“The business relationship in China is very strongly associated with the human relationship people have,” Bord Bia CEO Jim O’Toole told the Irish Farmers Journal in Shanghai “we are here to show our customers that we are so keen to be back doing business with them, and to develop the relationship we had before we left off for COVID-19.

“To show up and to invite them to be part of this week is a big priority for us.”

There’s clear evidence in how popular the Bord Bia presence in China is among customers, with every event organised as part of the tour – covering products such as beef, dairy, fish and whiskey – all over-subscribed.

O’Toole says that the commitment to the Chinese market is not a small or short-term one, with the Bord Bia office in Shanghai now the second-largest overseas office the body has.

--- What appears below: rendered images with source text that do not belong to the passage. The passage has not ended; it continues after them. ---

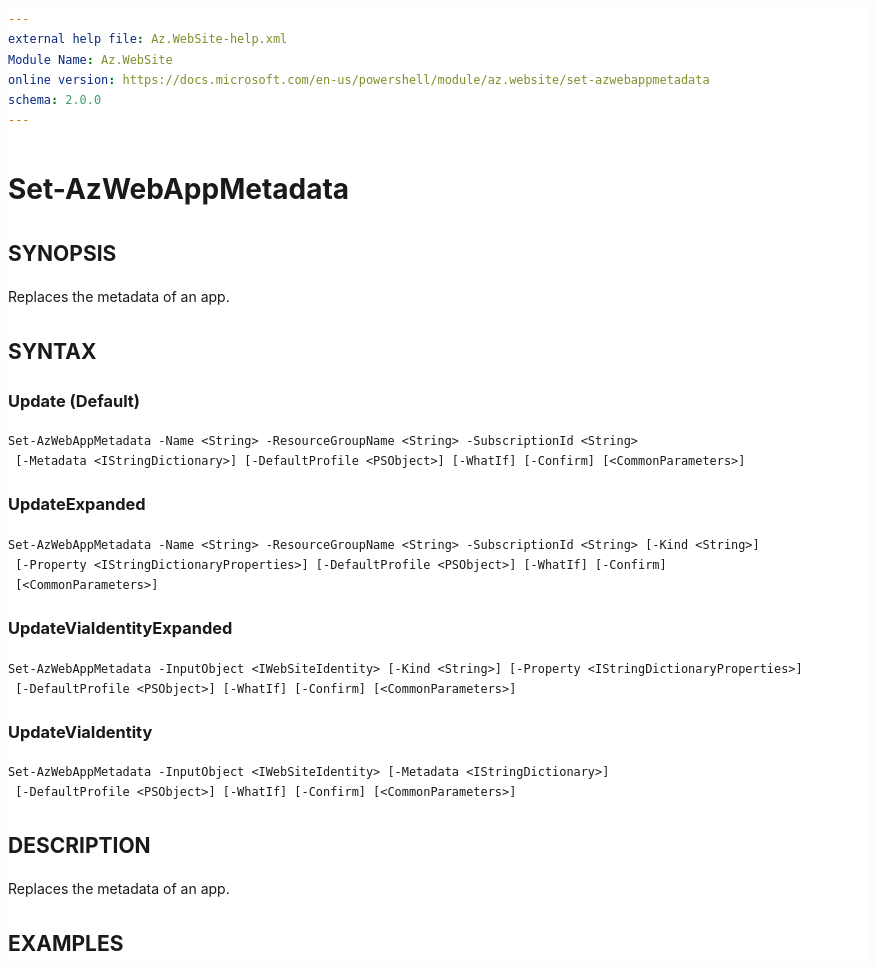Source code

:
 ```yaml
---
external help file: Az.WebSite-help.xml
Module Name: Az.WebSite
online version: https://docs.microsoft.com/en-us/powershell/module/az.website/set-azwebappmetadata
schema: 2.0.0
---
```


# Set-AzWebAppMetadata

## SYNOPSIS
Replaces the metadata of an app.

## SYNTAX

### Update (Default)
```
Set-AzWebAppMetadata -Name <String> -ResourceGroupName <String> -SubscriptionId <String>
 [-Metadata <IStringDictionary>] [-DefaultProfile <PSObject>] [-WhatIf] [-Confirm] [<CommonParameters>]
```

### UpdateExpanded
```
Set-AzWebAppMetadata -Name <String> -ResourceGroupName <String> -SubscriptionId <String> [-Kind <String>]
 [-Property <IStringDictionaryProperties>] [-DefaultProfile <PSObject>] [-WhatIf] [-Confirm]
 [<CommonParameters>]
```

### UpdateViaIdentityExpanded
```
Set-AzWebAppMetadata -InputObject <IWebSiteIdentity> [-Kind <String>] [-Property <IStringDictionaryProperties>]
 [-DefaultProfile <PSObject>] [-WhatIf] [-Confirm] [<CommonParameters>]
```

### UpdateViaIdentity
```
Set-AzWebAppMetadata -InputObject <IWebSiteIdentity> [-Metadata <IStringDictionary>]
 [-DefaultProfile <PSObject>] [-WhatIf] [-Confirm] [<CommonParameters>]
```

## DESCRIPTION
Replaces the metadata of an app.

## EXAMPLES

He also points out that having the Minister for Agriculture on this trip does help to bring some movement on further opening of China to more Irish exports.

When asked specifically about the lack of any announcement on bone-on beef, offal or sheep, O’Toole said “I think there is movement there, and the fact that we are able to have those meetings this week at government-to-government level, in person, is a big step forward.”

Overall, the Bord Bia CEO makes it clear that Ireland is very ambitious for its exports to China, but is aware of what can and cannot be achieved.

“We have no ambition to be in every supermarket across China. Irish beef is marketed in niches across the world, and China is no different in that respect. However, the niches in China can be huge. You have to readjust the dial every time you think about China.

“There is so much volume even in small opportunities here, so absolutely, for Bord Bia, it is about focus on finding the best fit for Irish product in this huge, and hugely diverse, market.”